Article:
5.8Furthermore, without disputing the accessory character of article 2 (3), the author strongly opposes the State party’s argument that the right to an effective remedy is not engaged because there has not been any violation of a substantive Covenant right. The author relies upon his original and subsequent submissions, alleging a violation of articles 14, 17, 19, 22 and 26 and seeking remedies.

5.9As for the merits, the author claims that the 13-year delay in processing his application for permanent residence was patently unreasonable in the circumstances and amounted to a violation of article 14 (1). The Committee has made it clear in its jurisprudence that “an important aspect of the fairness of a hearing is its expeditiousness” and that “delays in civil proceedings that cannot be justified by the complexity of the case or the behaviour of the parties detract from the principle of a fair hearing enshrined in paragraph 1” of article 14. In Lederbauer v. Austria, the Committee stated that “whether a delay is unreasonable must be assessed in the light of the circumstances of each case, taking into account, inter alia, the complexity of the case, the conduct of the parties, the manner in which the case was dealt with by the administrative and judicial authorities, and any detrimental effects that the delay may have had on the legal position of the complainant.” In this regard, the author submits that neither the fact that counter-terrorism was a relatively new area for Citizenship and Immigration Canada when he applied for permanent residence, nor the increased focus on national security after 11 September 2001, justifies the inordinate delay in the processing of his application. Moreover, any complexities in his case relating to the question of security risk were resolved when the Security Intelligence Review Committee found conclusively that the author had not been a member of a terrorist organization. His application for permanent residence was nevertheless delayed for another six years and he was forced to seek judicial review after a subsequent negative determination.

5.10With regard to the State party’s submission that the author did not file for mandamus and that this renders the delay reasonable, the author refers to the Committee’s observations in Perterer v. Austria that non-fulfilment of the State party’s obligations under article 14 (1) is not excused by the author’s failure to lodge a complaint about undue delay of proceedings as the delay was attributable to procedural errors of the State party. Furthermore, the delay that resulted from the author’s application for judicial review after the initial negative decision cannot be attributed to him, particularly when it was unreasonable for the immigration officer to conclude that the author was a member of a terrorist group without considering the Security Intelligence Review Committee decision.

(Spatial reasoning records)
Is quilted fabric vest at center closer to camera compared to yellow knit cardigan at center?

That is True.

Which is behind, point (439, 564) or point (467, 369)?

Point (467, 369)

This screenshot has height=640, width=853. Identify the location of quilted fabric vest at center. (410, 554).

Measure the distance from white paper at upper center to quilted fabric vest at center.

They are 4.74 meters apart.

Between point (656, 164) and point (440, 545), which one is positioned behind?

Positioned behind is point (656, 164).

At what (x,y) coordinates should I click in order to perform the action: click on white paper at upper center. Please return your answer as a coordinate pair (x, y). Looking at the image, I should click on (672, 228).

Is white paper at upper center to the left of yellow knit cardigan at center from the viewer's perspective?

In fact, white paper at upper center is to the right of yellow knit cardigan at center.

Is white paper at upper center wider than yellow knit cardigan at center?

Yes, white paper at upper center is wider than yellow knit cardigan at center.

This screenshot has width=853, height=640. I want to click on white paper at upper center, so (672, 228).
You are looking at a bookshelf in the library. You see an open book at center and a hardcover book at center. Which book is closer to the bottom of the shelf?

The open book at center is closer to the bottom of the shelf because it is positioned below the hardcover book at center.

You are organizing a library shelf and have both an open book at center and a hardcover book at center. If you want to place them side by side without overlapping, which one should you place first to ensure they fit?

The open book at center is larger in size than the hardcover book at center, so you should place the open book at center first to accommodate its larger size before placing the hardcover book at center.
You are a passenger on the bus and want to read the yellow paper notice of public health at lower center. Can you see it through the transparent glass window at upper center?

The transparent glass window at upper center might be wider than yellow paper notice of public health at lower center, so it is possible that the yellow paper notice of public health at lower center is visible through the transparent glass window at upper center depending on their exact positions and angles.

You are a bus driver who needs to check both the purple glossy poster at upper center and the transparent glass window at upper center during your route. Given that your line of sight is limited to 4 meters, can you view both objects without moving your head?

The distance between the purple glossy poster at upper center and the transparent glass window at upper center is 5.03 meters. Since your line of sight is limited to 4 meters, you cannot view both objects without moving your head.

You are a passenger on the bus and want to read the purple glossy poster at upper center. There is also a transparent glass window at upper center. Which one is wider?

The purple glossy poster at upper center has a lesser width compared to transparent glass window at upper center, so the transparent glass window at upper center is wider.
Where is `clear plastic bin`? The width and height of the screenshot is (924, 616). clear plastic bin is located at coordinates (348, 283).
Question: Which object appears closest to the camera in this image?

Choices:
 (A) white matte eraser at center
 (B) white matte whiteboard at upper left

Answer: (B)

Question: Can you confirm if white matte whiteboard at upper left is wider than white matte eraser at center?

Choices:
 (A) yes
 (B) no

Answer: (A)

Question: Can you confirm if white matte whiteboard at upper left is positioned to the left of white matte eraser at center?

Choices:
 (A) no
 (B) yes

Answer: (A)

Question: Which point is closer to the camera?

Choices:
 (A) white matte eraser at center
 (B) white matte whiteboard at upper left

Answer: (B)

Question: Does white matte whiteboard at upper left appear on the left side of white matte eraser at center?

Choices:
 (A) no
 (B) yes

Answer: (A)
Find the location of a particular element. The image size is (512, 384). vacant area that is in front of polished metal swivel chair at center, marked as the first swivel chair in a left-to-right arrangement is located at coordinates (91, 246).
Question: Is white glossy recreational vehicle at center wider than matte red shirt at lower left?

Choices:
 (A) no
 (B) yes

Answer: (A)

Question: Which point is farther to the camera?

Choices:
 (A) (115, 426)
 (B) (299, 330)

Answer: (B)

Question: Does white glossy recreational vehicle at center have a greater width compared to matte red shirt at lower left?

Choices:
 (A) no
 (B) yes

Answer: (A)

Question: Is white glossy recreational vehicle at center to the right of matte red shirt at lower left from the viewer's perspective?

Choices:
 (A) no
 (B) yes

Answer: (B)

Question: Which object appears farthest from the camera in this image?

Written task 1:
List every article of the Covenant whose violation the author alleges in the passage on the residence application delay.
Written task 2:
Indicate whether each statement agrees with the passage on the residence application delay, answering yes or no and quoting the words of the passage that decide it.
(a) The author describes the delay in processing his application for permanent residence as lasting 13 years.
(b) The author disputes the accessory character of article 2 (3).
(c) After the Security Intelligence Review Committee's finding, the application was delayed for a further six years.
Written task 3:
Write a continuation of the passage on the residence application delay, beginning after its final sentence.
The rows above are separate material and are unrelated to the passage on the residence application delay.

Written response 1:
Articles 14, 17, 19, 22 and 26.

Written response 2:
(a) Yes: "the 13-year delay in processing his application for permanent residence"
(b) No: "without disputing the accessory character of article 2 (3)"
(c) Yes: "His application for permanent residence was nevertheless delayed for another six years"

Written response 3:
5.11As regards article 17, the author submits that the State party has not adduced any evidence to refute the author’s sworn affidavit stating that the Canadian Security Intelligence Service repeatedly asked other members of the Kurdish community about him, that the investigation undertaken by the Canadian Security Intelligence Service had the effect of damaging the author’s honour and reputation within the Kurdish Canadian community, and that the investigation exerted a significant psychological toll on the author. Even if the author’s full contact details were not made public, the investigation undertaken by the Canadian Security Intelligence Service had the effect of branding the author as a security risk, and caused irreparable damage to his honour and reputation within the Kurdish Canadian community, in violation of article 17 of the Covenant.

5.12The author also maintains that restrictions on his rights under articles 19 and 22 of the Covenant were not justified. While the investigation of the author may have been a legitimate State objective, the undue delay of 13 years in completing that investigation, including after the Security Intelligence Review Committee’s findings, was disproportionate to that aim. This created a climate of fear where the author worried that any expression critical of the Government of Turkey or engagement with the Kurdish community would be construed as support for the PKK. The State party has not provided any specific evidence to establish why restrictions on the author’s freedom of expression or of association were necessary to avert a danger to national security, or how the actions of the immigration authorities were proportionate to that threat. In the absence of such information, the State party cannot suggest that these restrictions were in accordance with articles 19 (3) or 22 (1).

5.13Finally, the author reiterates that he was discriminated against in his access to post-secondary education due to his immigration status. As a Convention refugee (the Convention relating to the Status of Refugees, of 1951) without permanent resident status, he could not have obtained travel documents to visit his family. In Canada, issuing travel documents to refugees is the prerogative of the Crown and, as such, is discretionary. It was well understood in the refugee community at that time that refugees without permanent resident status could not obtain travel documents and that applying would be futile.

5.14In conclusion, the author reiterates his request for adequate remedy, pointing out that the purpose of the Covenant “would be defeated without an obligation integral to article 2 to take measures to prevent a recurrence of a violation of the Covenant”, including necessary changes to laws and practices.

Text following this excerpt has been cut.